Now the next step is to identify the missing values in the data set, to fill these gaps. The default approach to fill gaps is to replace missing values with the default NA. We can do this using the fill_gaps() function in the following way
missing_panel <- fill_gaps(panel_data, .full =TRUE)
In the above command, fill_gaps() function is applied to fill in missing values in the time series data set. The data set will look like following
Although the missing values are replaced with “NA” and time series data is complete and ready for analysis without any gaps, not every data requires replacing missing values with NA, but would rather replace missing values with certain values based on the existing values. There are certain ways to replace NA with either the preceding missing value or the value succeeding it. To specify R to replace missing values with either the preceding or succeeding non-missing values, we can use fill() function in a command in following way
filled_panel <- missing_panel %>% group_by(firm) %>% fill(stock_price, .direction = "downup")

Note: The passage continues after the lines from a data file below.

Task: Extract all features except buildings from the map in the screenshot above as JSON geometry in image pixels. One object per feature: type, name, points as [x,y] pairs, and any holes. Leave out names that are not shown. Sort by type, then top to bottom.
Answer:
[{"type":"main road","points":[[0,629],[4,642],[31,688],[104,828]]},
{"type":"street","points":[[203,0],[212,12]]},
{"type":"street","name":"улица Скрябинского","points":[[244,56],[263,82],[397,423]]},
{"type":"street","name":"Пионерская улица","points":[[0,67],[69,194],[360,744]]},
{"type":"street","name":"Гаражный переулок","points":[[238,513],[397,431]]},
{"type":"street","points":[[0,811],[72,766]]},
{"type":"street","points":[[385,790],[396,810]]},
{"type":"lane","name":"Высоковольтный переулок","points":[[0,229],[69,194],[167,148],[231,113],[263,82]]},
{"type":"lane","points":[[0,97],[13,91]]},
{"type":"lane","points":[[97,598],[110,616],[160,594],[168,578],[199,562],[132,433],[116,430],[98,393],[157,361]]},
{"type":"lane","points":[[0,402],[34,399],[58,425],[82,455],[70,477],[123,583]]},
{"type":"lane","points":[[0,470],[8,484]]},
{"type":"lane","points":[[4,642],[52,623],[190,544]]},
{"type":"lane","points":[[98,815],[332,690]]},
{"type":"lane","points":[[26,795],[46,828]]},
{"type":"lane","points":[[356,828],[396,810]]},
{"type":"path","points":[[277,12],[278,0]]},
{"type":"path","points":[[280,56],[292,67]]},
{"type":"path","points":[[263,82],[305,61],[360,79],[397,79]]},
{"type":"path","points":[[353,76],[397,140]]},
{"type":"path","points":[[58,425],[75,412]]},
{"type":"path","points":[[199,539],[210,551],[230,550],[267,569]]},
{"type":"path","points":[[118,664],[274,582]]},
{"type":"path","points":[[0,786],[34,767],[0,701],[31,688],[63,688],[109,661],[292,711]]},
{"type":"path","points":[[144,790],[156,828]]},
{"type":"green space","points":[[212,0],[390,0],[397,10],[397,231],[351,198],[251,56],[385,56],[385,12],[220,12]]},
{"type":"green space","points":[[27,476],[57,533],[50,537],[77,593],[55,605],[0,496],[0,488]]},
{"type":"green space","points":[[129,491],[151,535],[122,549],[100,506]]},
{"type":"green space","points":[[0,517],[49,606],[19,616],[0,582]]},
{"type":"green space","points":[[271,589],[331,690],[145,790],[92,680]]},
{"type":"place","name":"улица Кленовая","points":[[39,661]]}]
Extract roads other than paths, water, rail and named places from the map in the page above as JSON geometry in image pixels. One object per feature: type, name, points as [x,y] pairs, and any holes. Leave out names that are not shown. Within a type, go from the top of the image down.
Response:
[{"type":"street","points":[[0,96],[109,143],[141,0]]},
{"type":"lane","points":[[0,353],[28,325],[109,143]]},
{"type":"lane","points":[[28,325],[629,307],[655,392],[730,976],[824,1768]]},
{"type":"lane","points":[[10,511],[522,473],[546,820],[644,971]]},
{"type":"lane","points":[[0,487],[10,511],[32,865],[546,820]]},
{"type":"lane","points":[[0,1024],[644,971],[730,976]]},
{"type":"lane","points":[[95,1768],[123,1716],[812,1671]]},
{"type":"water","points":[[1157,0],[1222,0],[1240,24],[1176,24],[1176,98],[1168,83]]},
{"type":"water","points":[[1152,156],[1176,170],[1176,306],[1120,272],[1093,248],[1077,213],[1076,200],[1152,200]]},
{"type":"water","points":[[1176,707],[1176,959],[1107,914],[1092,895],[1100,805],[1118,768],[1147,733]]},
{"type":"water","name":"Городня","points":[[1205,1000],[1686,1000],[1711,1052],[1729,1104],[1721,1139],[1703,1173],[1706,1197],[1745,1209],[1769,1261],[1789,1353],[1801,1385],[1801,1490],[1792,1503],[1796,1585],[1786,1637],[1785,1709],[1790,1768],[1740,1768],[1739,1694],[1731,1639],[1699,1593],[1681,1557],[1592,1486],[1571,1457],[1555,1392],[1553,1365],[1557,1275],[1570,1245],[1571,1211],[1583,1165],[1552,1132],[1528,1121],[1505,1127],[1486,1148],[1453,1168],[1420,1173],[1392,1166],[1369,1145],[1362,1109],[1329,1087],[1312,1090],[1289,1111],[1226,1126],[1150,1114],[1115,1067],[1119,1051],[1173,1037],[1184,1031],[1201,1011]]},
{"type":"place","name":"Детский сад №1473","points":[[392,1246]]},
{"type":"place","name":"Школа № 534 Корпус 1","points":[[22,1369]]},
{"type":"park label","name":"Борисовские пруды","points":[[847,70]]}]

In the above command, first, we group the data by the ‘firm’ column. This ensures that filling of missing values is performed separately for each firm. The next part, fill(stock_price, .direction = “downup”) fills the missing values in the ‘stock_price’ column with the nearest non-missing value. This non-missing value can be either preceding or succeeding in each group defined by ‘firm’. That’s why both down and up function are specified in the argument. This command produces the following result
or you can simply use either the up or down function separately based on your preference. For instance, if you want missing values to be filled by the succeeding values (down values) only, you can use the following command.
downfill_panel <- missing_panel %>% group_by(firm) %>% fill(stock_price, .direction = "down")
Alternatively, you can also use the “up” argument.
Filling gaps in time series using tidyverse package
Although tsibble fills the gaps in panel data, there could be a simpler way to fill these gaps using the tidyverse package. In the tidyverse package, you don’t need to convert the data into a certain format, as we did earlier in tsibble. Given that we have already loaded the tidyverse package, we jump directly to creating the default NA values in panel data using the following commands
panel1 <- panel %>% complete(firm, year, fill = list(stock_price = NA))
The above command creates all possible combinations of the firm and year variables, ensuring that all combinations are represented in the output. It also fills any missing values in the stock_price column with NA. The output is similar to generated above
We can also specify a certain value to the missing value. The value could be any number, i.e. we are using 0 for the missing values. These values could be specified as following
filled_panel1<- panel1 %>% complete(firm, year, fill = list(stock_price = 0))
You can specify either value that’s suitable or as per requirements.